Je suis assez bien logé dans une maison évacuée par ses habitants; j’ai une grande chambre avec un lit sans draps et je suis content d’avoir mon sac en toile où je me glisse le soir avec mon caleçon. Les trois officiers de la 9e Cie sont logés ensemble dans une chambre de la même maison. L’adjudant de bataillon est dans une petite pièce au grenier et mes deux plantons sont également au grenier. La maison est la dernière du village vers l’est.

Hécart et mon ordonnance sont logés avec les chevaux à côté de l’église. Bezonvaux est une petite commune de 150 habitants qui n’a pas encore de dégâts, ou du moins très peu.

Mon cycliste, le caporal Vilan, s’est perdu pendant la nuit et est tombé dans une tranchée. Il s’est fait une forte blessure au genou et a dû être envoyé à l’hôpital.

13 novembre 1914

Vendredi matin il y a 113 malades à la 9e Cie, par suite du surmenage occasionné par le travail de nuit.

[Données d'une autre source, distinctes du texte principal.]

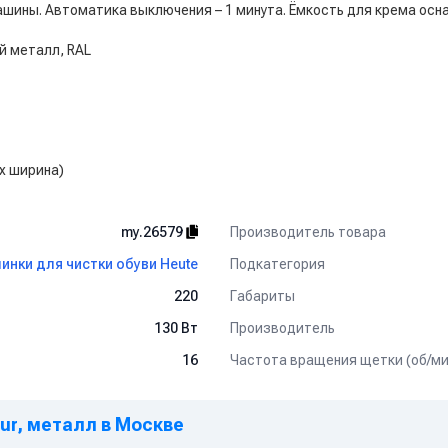
ашины. Автоматика выключения – 1 минута. Ёмкость для крема о
й металл, RAL
х ширина)
Производитель товара
my.26579
Подкатегория
инки для чистки обуви Heute
Габариты
220
Производитель
130 Вт
Частота вращения щетки (об/ми
16
ur, металл в Москве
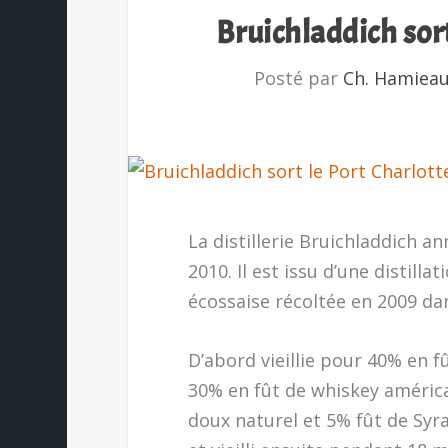
Bruichladdich sor
Posté par
Ch. Hamiea
La distillerie Bruichladdich a
2010. Il est issu d’une distill
écossaise récoltée en 2009 da
D’abord vieillie pour 40% en 
30% en fût de whiskey américa
doux naturel et 5% fût de Syr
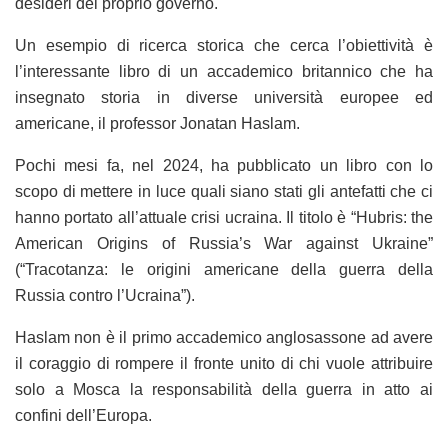
desideri del proprio governo.
Un esempio di ricerca storica che cerca l’obiettività è
l’interessante libro di un accademico britannico che ha
insegnato storia in diverse università europee ed
americane, il professor Jonatan Haslam.
Pochi mesi fa, nel 2024, ha pubblicato un libro con lo
scopo di mettere in luce quali siano stati gli antefatti che ci
hanno portato all’attuale crisi ucraina. Il titolo è “Hubris: the
American Origins of Russia’s War against Ukraine”
(“Tracotanza: le origini americane della guerra della
Russia contro l’Ucraina”).
Haslam non è il primo accademico anglosassone ad avere
il coraggio di rompere il fronte unito di chi vuole attribuire
solo a Mosca la responsabilità della guerra in atto ai
confini dell’Europa.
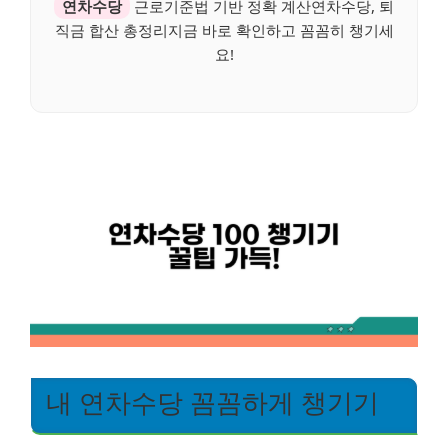
연차수당
근로기준법 기반 정확 계산연차수당, 퇴
직금 합산 총정리지금 바로 확인하고 꼼꼼히 챙기세
요!
내 연차수당 꼼꼼하게 챙기기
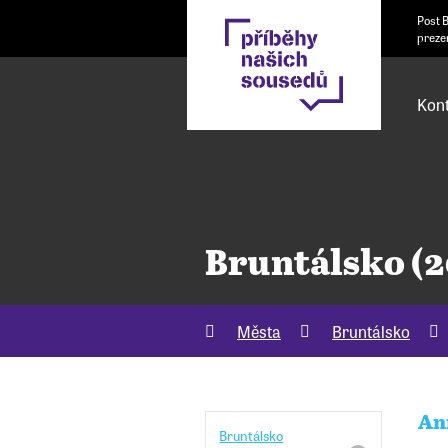
Post 
preze
Kont
Bruntálsko (
Města
Bruntálsko
An
Bruntálsko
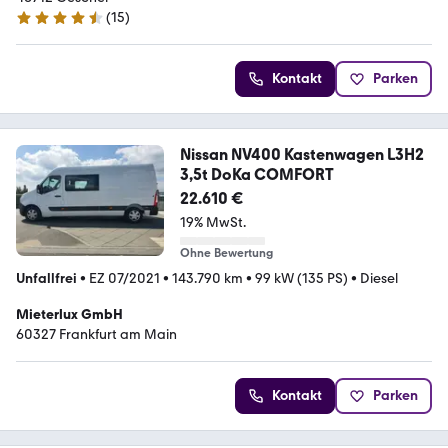
(
15
)
4.5 Sterne
Kontakt
Parken
Nissan NV400 Kastenwagen L3H2
3,5t DoKa COMFORT
22.610 €
19% MwSt.
Ohne Bewertung
Unfallfrei
•
EZ 07/2021
•
143.790 km
•
99 kW (135 PS)
•
Diesel
Mieterlux GmbH
60327 Frankfurt am Main
Kontakt
Parken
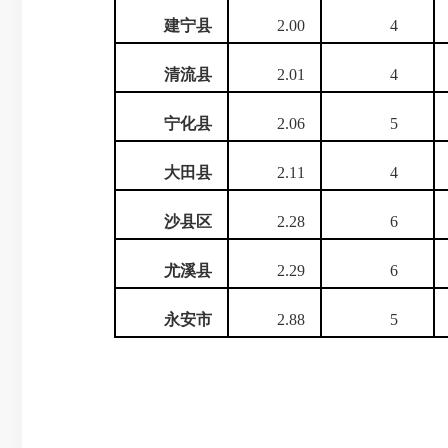
建宁县
2.00
4
清流县
2.01
4
宁化县
2.06
5
大田县
2.11
4
沙县区
2.28
6
尤溪县
2.29
6
永安市
2.88
5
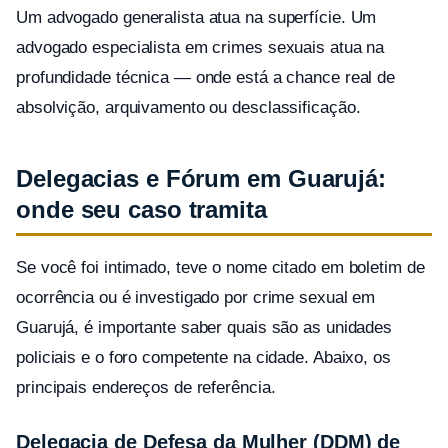
Um advogado generalista atua na superfície. Um
advogado especialista em crimes sexuais atua na
profundidade técnica — onde está a chance real de
absolvição, arquivamento ou desclassificação.
Delegacias e Fórum em Guarujá:
onde seu caso tramita
Se você foi intimado, teve o nome citado em boletim de
ocorrência ou é investigado por crime sexual em
Guarujá, é importante saber quais são as unidades
policiais e o foro competente na cidade. Abaixo, os
principais endereços de referência.
Delegacia de Defesa da Mulher (DDM) de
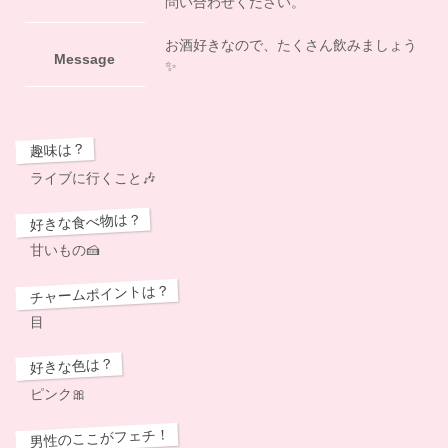
問い合わせください。
お酒好きなので、たくさん飲みましょう
Message
✨️
趣味は？
ライブに行くこと🎶
好きな食べ物は？
甘いもの🍰
チャームポイントは？
目
好きな色は？
ピンク🎀
男性のここがフェチ！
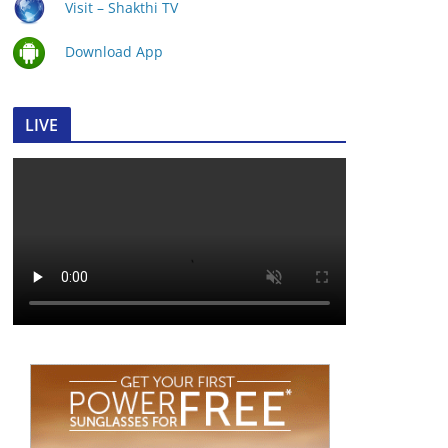
Visit – Shakthi TV
Download App
LIVE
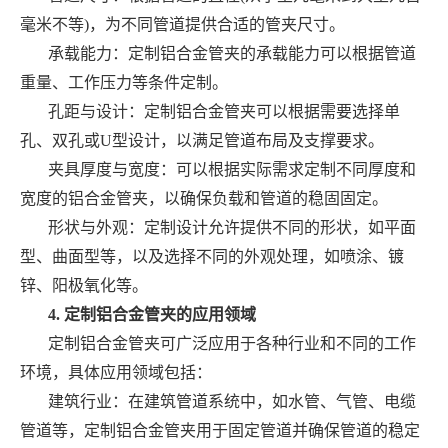
毫米不等)，为不同管道提供合适的管夹尺寸。
承载能力：定制铝合金管夹的承载能力可以根据管道
重量、工作压力等条件定制。
孔距与设计：定制铝合金管夹可以根据需要选择单
孔、双孔或U型设计，以满足管道布局及支撑要求。
夹具厚度与宽度：可以根据实际需求定制不同厚度和
宽度的铝合金管夹，以确保负载和管道的稳固固定。
形状与外观：定制设计允许提供不同的形状，如平面
型、曲面型等，以及选择不同的外观处理，如喷涂、镀
锌、阳极氧化等。
4. 定制铝合金管夹的应用领域
定制铝合金管夹可广泛应用于各种行业和不同的工作
环境，具体应用领域包括：
建筑行业：在建筑管道系统中，如水管、气管、电缆
管道等，定制铝合金管夹用于固定管道并确保管道的稳定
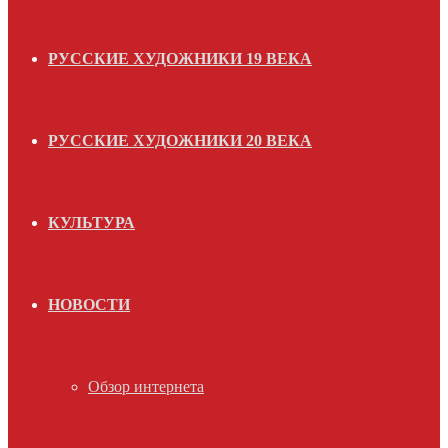
РУССКИЕ ХУДОЖНИКИ 19 ВЕКА
РУССКИЕ ХУДОЖНИКИ 20 ВЕКА
КУЛЬТУРА
НОВОСТИ
Обзор интернета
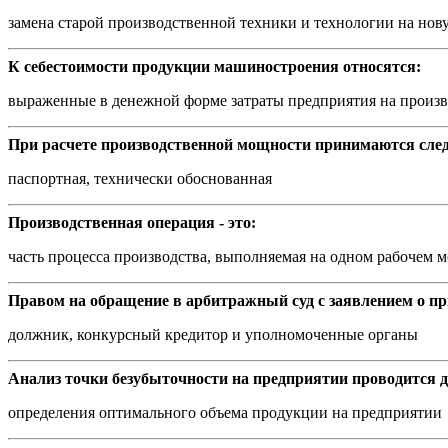
замена старой производственной техники и технологии на но
К себестоимости продукции машиностроения относятся:
выраженные в денежной форме затраты предприятия на произ
При расчете производственной мощности принимаются сле
паспортная, технически обоснованная
Производственная операция - это:
часть процесса производства, выполняемая на одном рабочем ме
Правом на обращение в арбитражный суд с заявлением о п
должник, конкурсный кредитор и уполномоченные органы
Анализ точки безубыточности на предприятии проводится д
определения оптимального объема продукции на предприятии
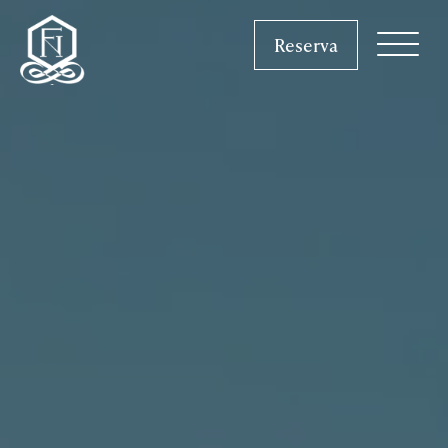
Reserva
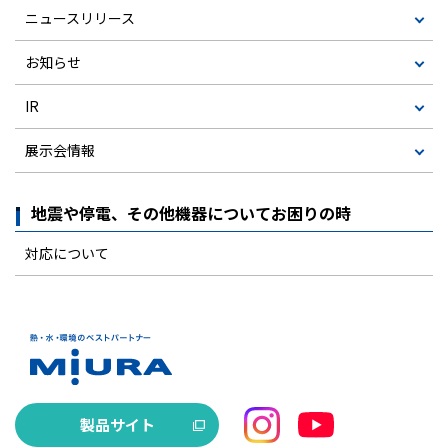
ニュースリリース
お知らせ
IR
展示会情報
地震や停電、その他機器についてお困りの時
対応について
製品サイト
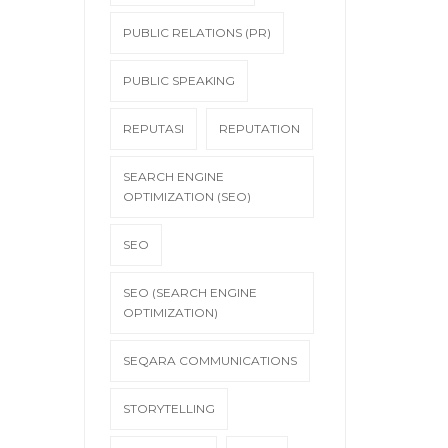
PUBLIC RELATIONS (PR)
PUBLIC SPEAKING
REPUTASI
REPUTATION
SEARCH ENGINE
OPTIMIZATION (SEO)
SEO
SEO (SEARCH ENGINE
OPTIMIZATION)
SEQARA COMMUNICATIONS
STORYTELLING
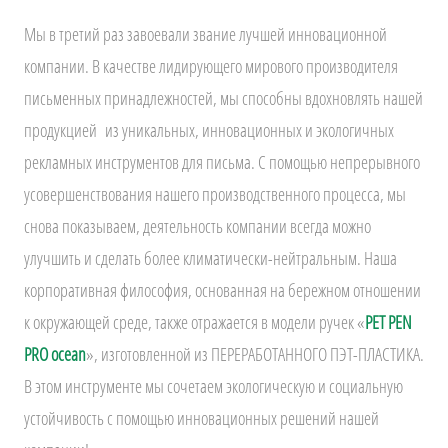
Мы в третий раз завоевали звание лучшей инновационной
компании. В качестве лидирующего мирового производителя
письменных принадлежностей, мы способны вдохновлять нашей
продукцией из уникальных, инновационных и экологичных
рекламных инструментов для письма. С помощью непрерывного
усовершенствования нашего производственного процесса, мы
снова показываем, деятельность компании всегда можно
улучшить и сделать более климатически-нейтральным. Наша
корпоративная философия, основанная на бережном отношении
к окружающей среде, также отражается в модели ручек «
PET PEN
PRO ocean
», изготовленной из ПЕРЕРАБОТАННОГО ПЭТ-ПЛАСТИКА.
В этом инструменте мы сочетаем экологическую и социальную
устойчивость с помощью инновационных решений нашей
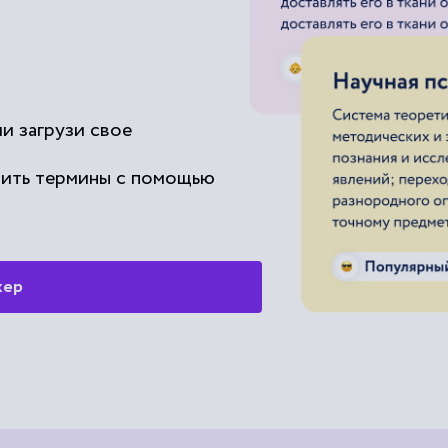
и загрузи свое
чить термины с помощью
жер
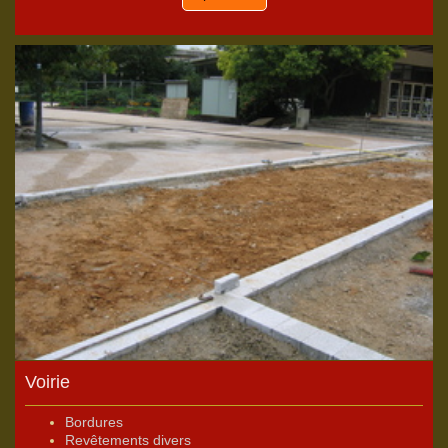
Voirie
Bordures
Revêtements divers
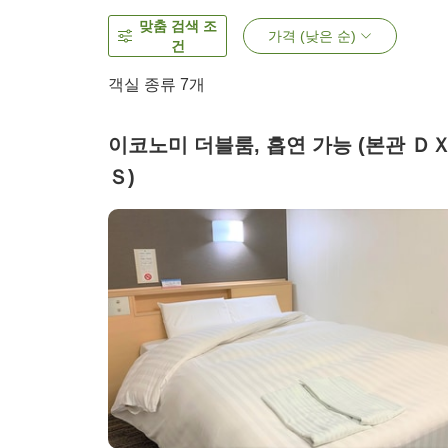
맞춤 검색 조
가격 (낮은 순)
건
객실 종류
7
개
이코노미 더블룸, 흡연 가능 (본관 Ｄ
Ｓ)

L’après-midi je vais à Ornes pour visiter les deux Cies qui y sont cantonnées. C’est un beau village de plus de 800 habitants. Actuellement il n’en reste plus et les trois quarts des maisons sont détruites ou brûlées, car nous sommes au pied des jumelles d’Ornes. Je visite l’église qui a reçu plusieurs obus et qui est inutilisable ; j’y ramasse plusieurs balles et un morceau de la statue de Jeanne d’Arc.

Je reçois un paquet de lainages de st Denis.

14 novembre 1914

Samedi les compagnies n’ont pas envoyé d’hommes au travail de nuit en raison du mauvais temps : je suis obligé d’infliger 8 jours d’arrêts aux capitaines des 10e, 11e et 12e Cies, mais avec un motif atténué et plutôt honorable pour eux. Je parcours le plateau.

Le Lieutenant Gouffier, officier de détail, vient nous voir l’après-midi. Il est resté à Souville avec le train de combat et envoie chaque jour le ravitaillement à chaque compagnie, car, bien que rattaché au 365e, je continue à m’administrer moi-même et à être indépendant sous ce rapport.